Using brex you can easily

  • define
  • compose and
  • evaluate

business rules to dynamically drive the flow of your application.

Motiviation

Brex was built to allow you to define and compose rules to evaluate them later. This enables you to build your rules from some kind of configuration, be it a database, a CSV or JSON or anything else.

Maybe you want to allow your customer to create dynamic rules for sending out emails or push notifications? Or you want to decide on the type of event to trigger based on incoming data? Or you think bigger and want to create some kind of flow chart interface?

Whatever your particular use-case, Brex has you covered when it comes to composition of rules.

Basics

The lowest building stone of Brex is a rule. A rule can have many shapes, for example this is a rule:

&is_list/1

This is a rule too:

Brex.all([&is_list/1, &(length(&1) > 0)])

Or this:

defmodule MyRule do
  @behaviour Brex.Rule

  @impl true
  def evaluate(:foo), do: true
  def evaluate(:bar), do: false
end

Also this:

defmodule MyStruct do
  use Brex.Rule.Struct

  defstruct [:foo]

  def evaluate(%{foo: foo}, value) do
    foo == value
  end
end

Enough talk about defining rules, how can I evaluate them?
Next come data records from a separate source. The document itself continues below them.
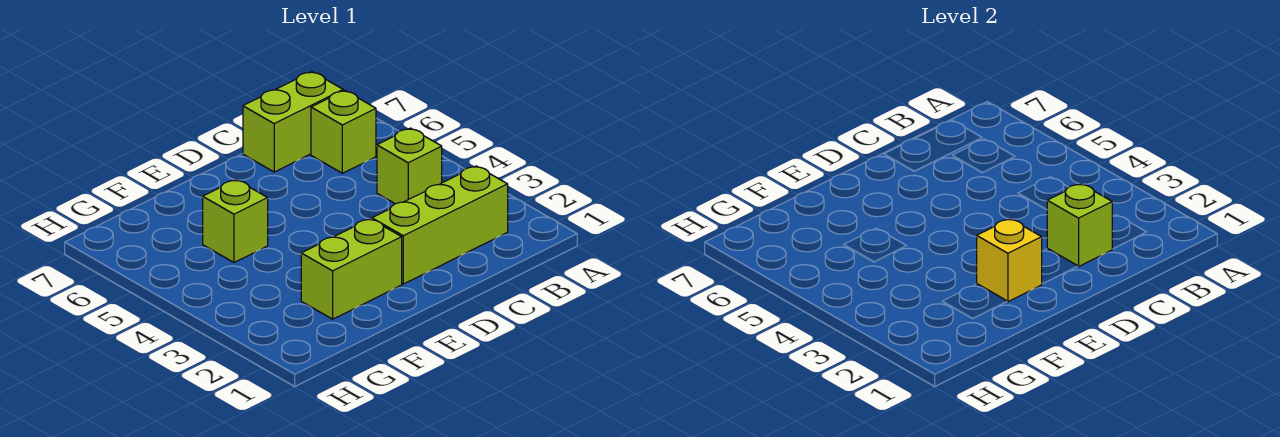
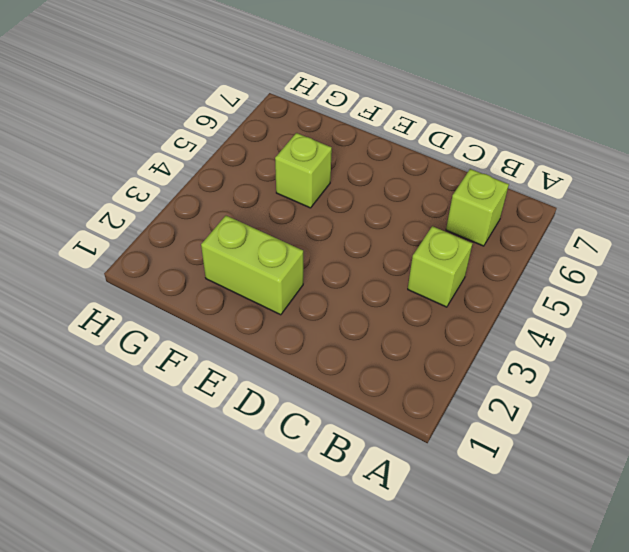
none -> lime 1x3 brick [372,166,508,284]
none -> lime 1x2 brick [243,72,343,172]

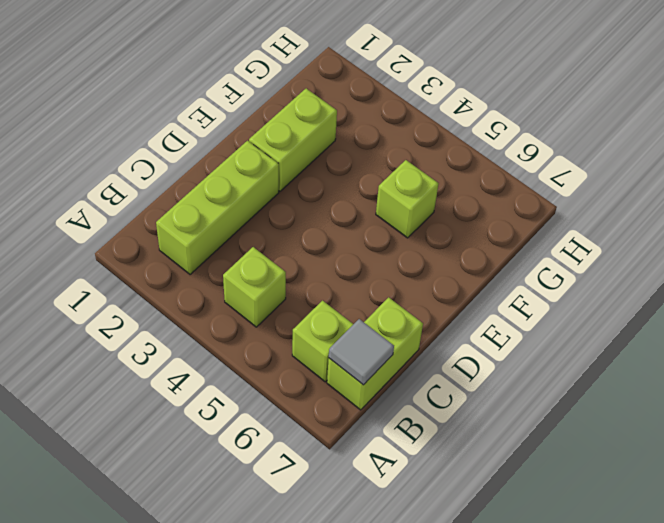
grey 1x1 tile [329,319,394,385] -> none
none -> lime 1x1 brick [1047,184,1112,266]
none -> yellow 1x1 brick [977,219,1042,302]

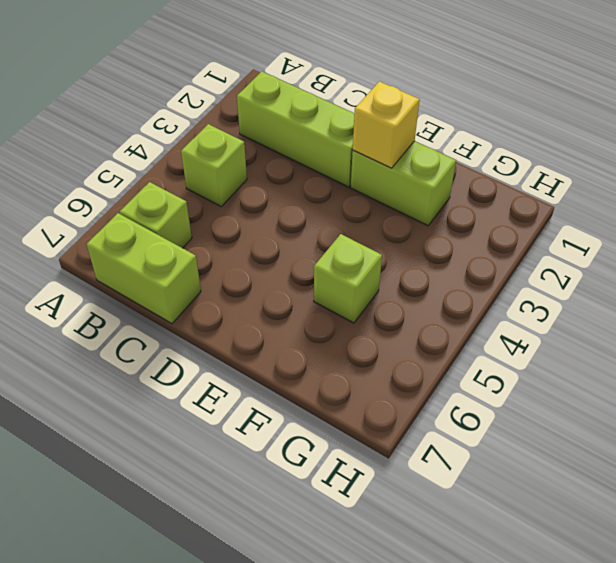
none -> lime 1x1 brick [1047,184,1112,266]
Well great that you ask, that's simple too!

iex> Brex.satisfies? MyRule, :foo
true

As you can see, Brex is flexible and easy to use. All of this is based on the Brex.Rule.Evaluable protocol, if you're really interested, take a look at Brex.Rule which talks about the possible rule types a little bit more.

Operators

Also, as you might have noticed, I used an all/1 function in the examples above. This is the compose part of Brex: it allows you to link rules using boolean logic.

It currently supports:

  • all
  • any
  • none

I think the names speak for themself.

You can define your own operators, if you're interested then take a look at the Brex.Operator module.

Installation

Simply add brex to your list of dependencies in your mix.exs:

def deps do
  [
    {:brex, "~> 0.1.0"}
  ]
end

Configuration

Right now, there is no need for any kind of configuration in Brex. In case you see some need for it, please open an issue.